For most of our lives we work hard and chase success, heads down, until one day retirement is on the horizon. At 45, you might figure you have another 20 good years to slow down and enjoy. But what if you had more? Another 40, even 50 years? Would it change how you live right now?
That question didn't feel real to me until my own health forced it on me, far earlier than I ever expected. What came out of that was a strange, stubborn ambition: to grow younger with each birthday instead of older.
Since then I've been searching for science-backed ways to upgrade human biology and stretch the limits of body, mind, and spirit. What I found surprised me — aging can be slowed at the cellular level, and lifespan extended far beyond what most people assume. I tried a long list of therapies, methods, and biohacks. Some worked. Many didn't.
But the ones that work are maddeningly hard to get. They're difficult to import, expensive to ship, slow to arrive — and none of it matters if you don't know which to choose or how to use them. I learned that the hard way, lost in a jungle of fragmented, often contradictory information.
So my goal is simple: make that knowledge easy to reach, so anyone can benefit from it. Biohacks can give us a long life — but a fulfilling one asks for more: self-reliance, and above all a real sense of purpose. With modern research in one hand and the mindfulness of the old masters in the other, I believe we can live fully and vividly. That's why I started Exuberant Being.
Ayurvedic anti-aging, considered.
We sit at the intersection of two traditions that rarely speak to each other. Modern clinical evidence — randomized trials, meta-analyses, the published record — tells us what works under controlled conditions. The Ayurvedic tradition of rasayana has thought carefully about graceful aging for roughly five thousand years and noticed things trials are only beginning to measure.

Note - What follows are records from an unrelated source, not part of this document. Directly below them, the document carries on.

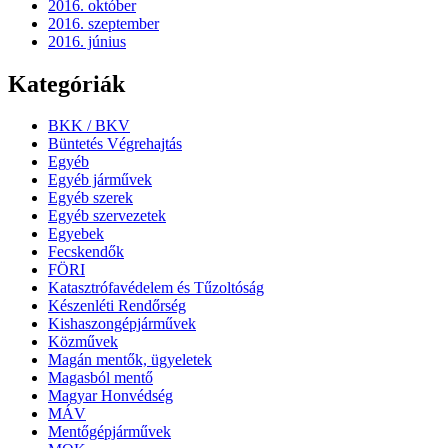
2016. október
2016. szeptember
2016. június
Kategóriák
BKK / BKV
Büntetés Végrehajtás
Egyéb
Egyéb járművek
Egyéb szerek
Egyéb szervezetek
Egyebek
Fecskendők
FÖRI
Katasztrófavédelem és Tűzoltóság
Készenléti Rendőrség
Kishaszongépjárművek
Közművek
Magán mentők, ügyeletek
Magasból mentő
Magyar Honvédség
MÁV
Mentőgépjárművek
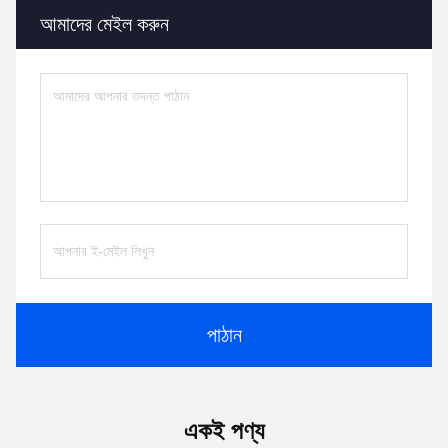
আমাদের মেইল ​​করুন
পাঠান
একই পণ্য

We hold both with the same rigor. Tradition does not replace evidence, and evidence does not replace centuries of careful observation.
Our audience tends to be in their forties and beyond — readers who are past the optimization-for-its-own-sake phase, and interested in the quieter project of aging well.
No hype, no urgency.
Wellness has become a category dominated by personalities and theatre — the influencer-as-authority, the before-and-after-as-evidence, the countdown timer on the checkout page. I have no interest in any of it. What helps you make a good decision about what to put in your body is the product itself and the reasoning behind it: the dose, the evidence, the sourcing. That is what I try to put in front of you — and nothing here is anything I would not take myself.
What earns a place in the catalogue.
Every product is vetted before it earns a place. I weigh each one against contemporary clinical literature and against rasayana, and I disclose every active ingredient and its dose — no proprietary blends, no hidden quantities. I favour manufacturers who certify third-party testing for identity, purity, and potency. The catalogue has grown as I've found more that genuinely works — but the bar to reach the shelf has not moved.
The writing alongside the catalogue.
Most of the work happens in the Journal — long-form essays about the science and the tradition behind each protocol I recommend. Every health claim is cited. Every Verity-verified entry carries a hashed content record you can follow back to the primary research. If I get something wrong, I issue a correction, dated and visible. I won't quietly edit an article into being right.